- Born: 1748
- Died: 1797 (aged 48–49)
- Occupation: Physician

= Francis Riollay =

French physician (1748–1797)

Francis Riollay (1748–1797) was a French physician.

==Biography==
Riollay was the son of Christopher Riollay of Guingamp, France. He was born in Brittany. He was educated at Trinity College, Dublin, and there graduated with a B.A., devoting himself mainly to classical studies. He published at Oxford in 1776 a student's edition of the text with Reitzius's Latin version of Lucian's πῶς δεῖ ἱστορίαν συγγράφειν, dedicated to his friend, Thomas Winstanley. He was incorporated at Oxford on 13 January 1777, proceeded M.A. on 29 April 1780, and began to practice medicine at Newbury. He published in 1778 in London ‘A Letter to Dr. Hardy on the Hints he has given concerning the Origin of Gout,’ in which he makes the ingenious suggestion that gout is a disease of the nervous system, but fails to support it by any anatomical evidence. Dr.
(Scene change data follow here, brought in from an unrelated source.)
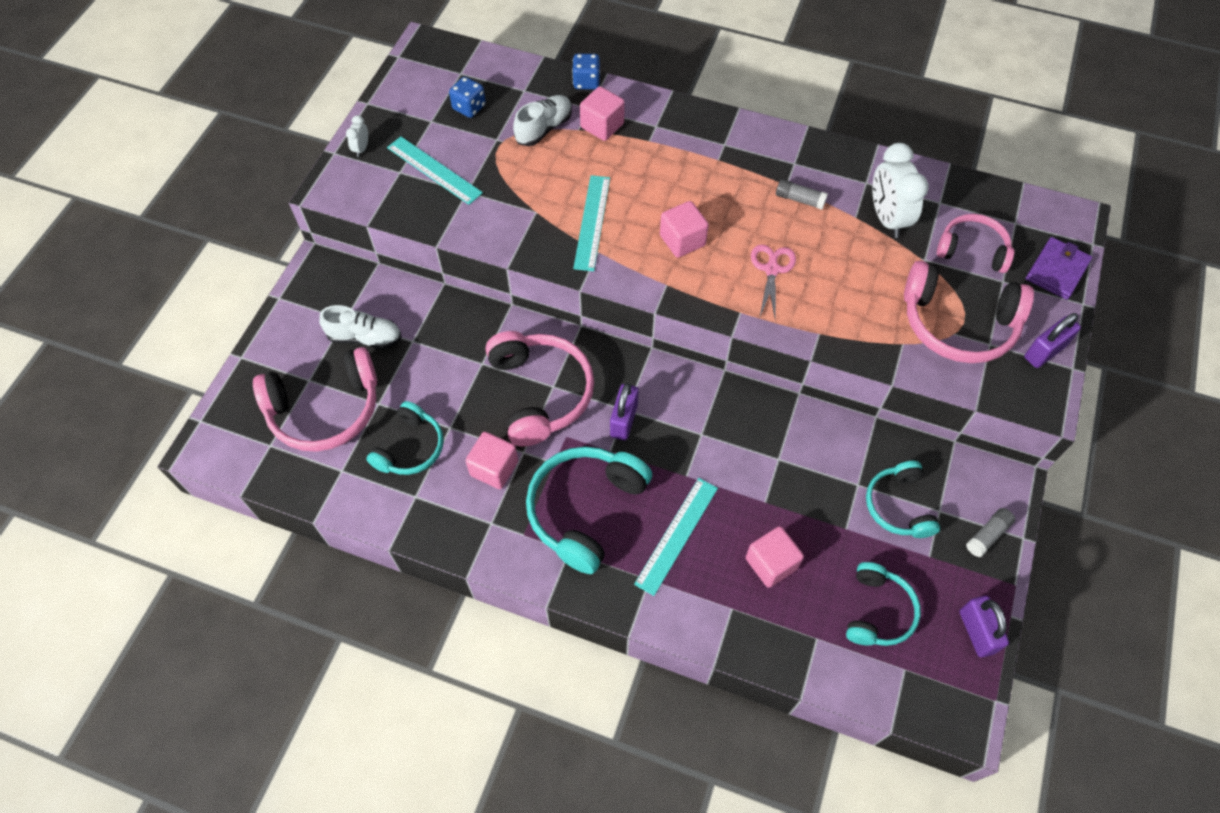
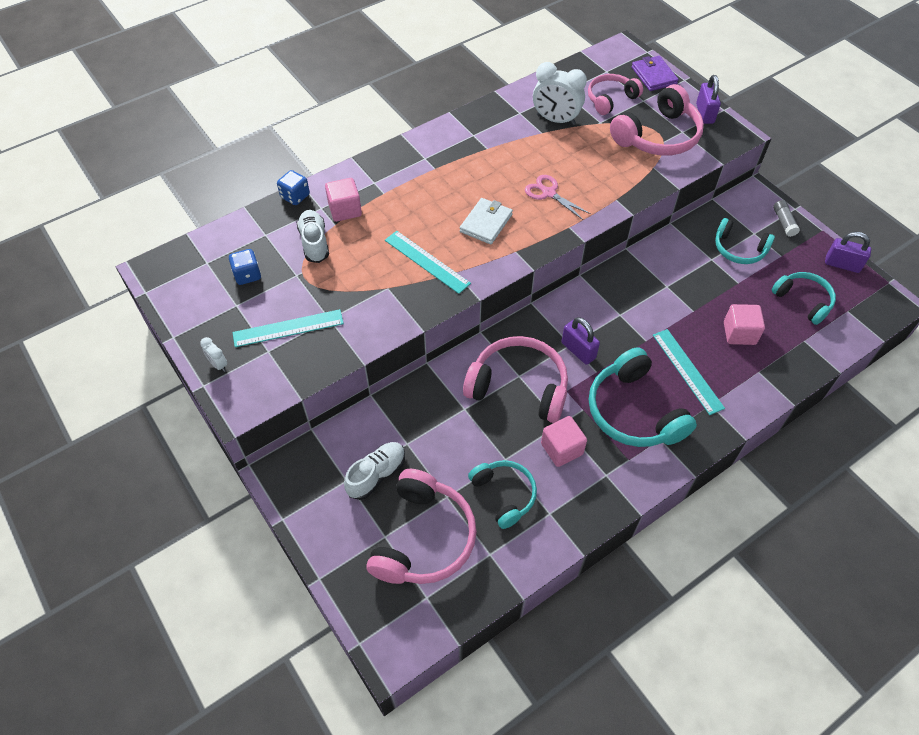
camera: 55 degrees left, 5 degrees down
pink cube [660,201,709,258] -> white wallet [460,198,513,244]
grey glue stick [776,179,828,210] -> none

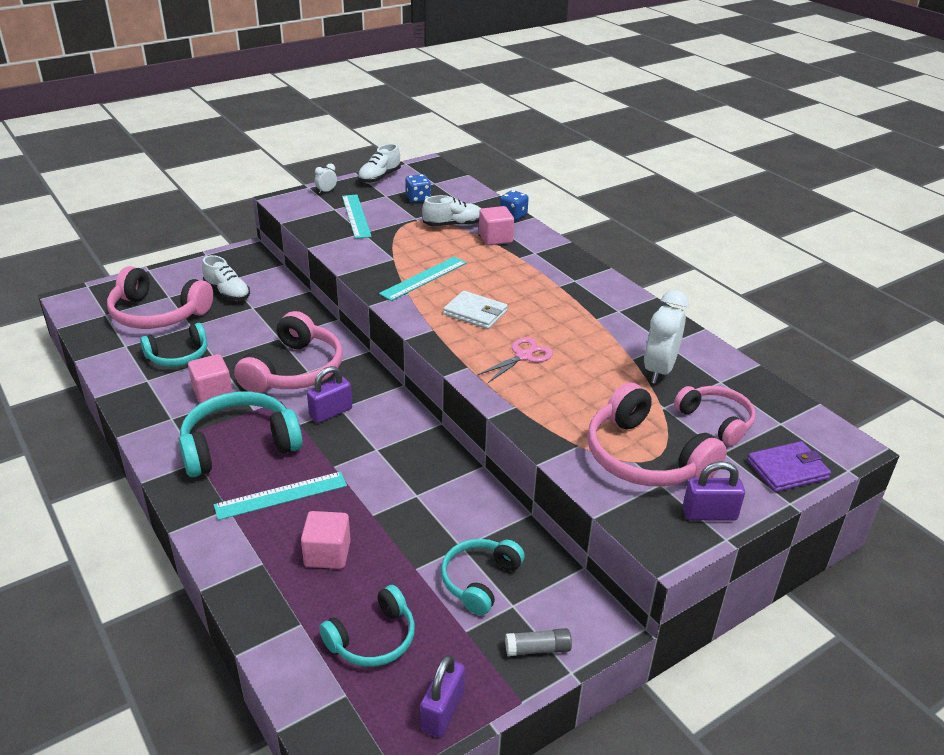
camera: 90 degrees right, 20 degrees down
none -> white shoe [358,144,401,183]

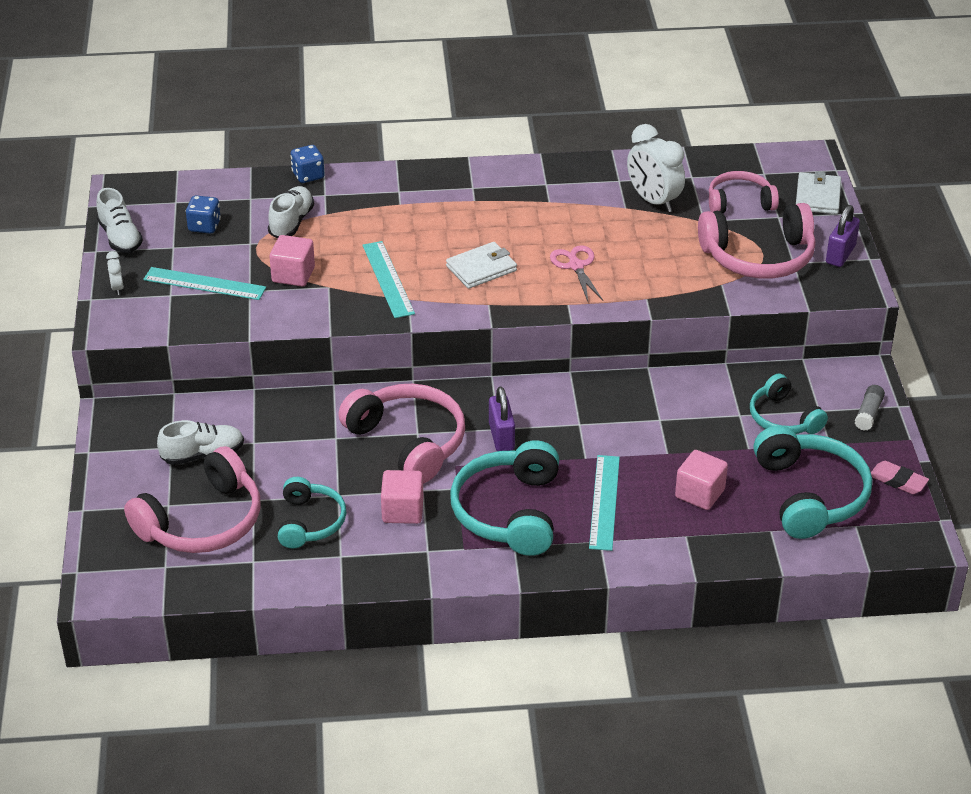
camera: 60 degrees left, 5 degrees up
turquoise headphones [319,585,415,667] -> turquoise headphones [753,426,872,539], size x1.62
purple padlock [420,655,465,738] -> pink eraser [871,461,929,494]
pink cube [479,206,514,246] -> pink cube moved to [269,235,315,287]
purple wallet [747,441,831,492] -> white wallet [796,171,841,214]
Hardy published a reply in 1780. Riollay graduated M.B. at Oxford in March 1782, and M.D. on 13 July 1784. He moved to London, where he lived in Hart Street, Bloomsbury, and in 1783 published ‘The Doctrines and Practice of Hippocrates in Surgery and Physic,’ an abstract of the Hippocratic writings, with a complete translation of the aphorisms. He became a candidate or member of the Royal College of Physicians on 9 August 1784, and was elected a fellow on 15 August 1785. In 1787 he delivered the Gulstonian lectures, three in number, on fever. They were published, with a Latin preface, in 1788, and contain a clear account of the classical, mediæval, and then existing doctrines as to fever, without any clinical illustrations or personal observations. He also gave the Harveian oration in 1787, and was Croonian lecturer in 1788, 1789, and 1790. He went to live at Margate in 1791, and there he died in 1791.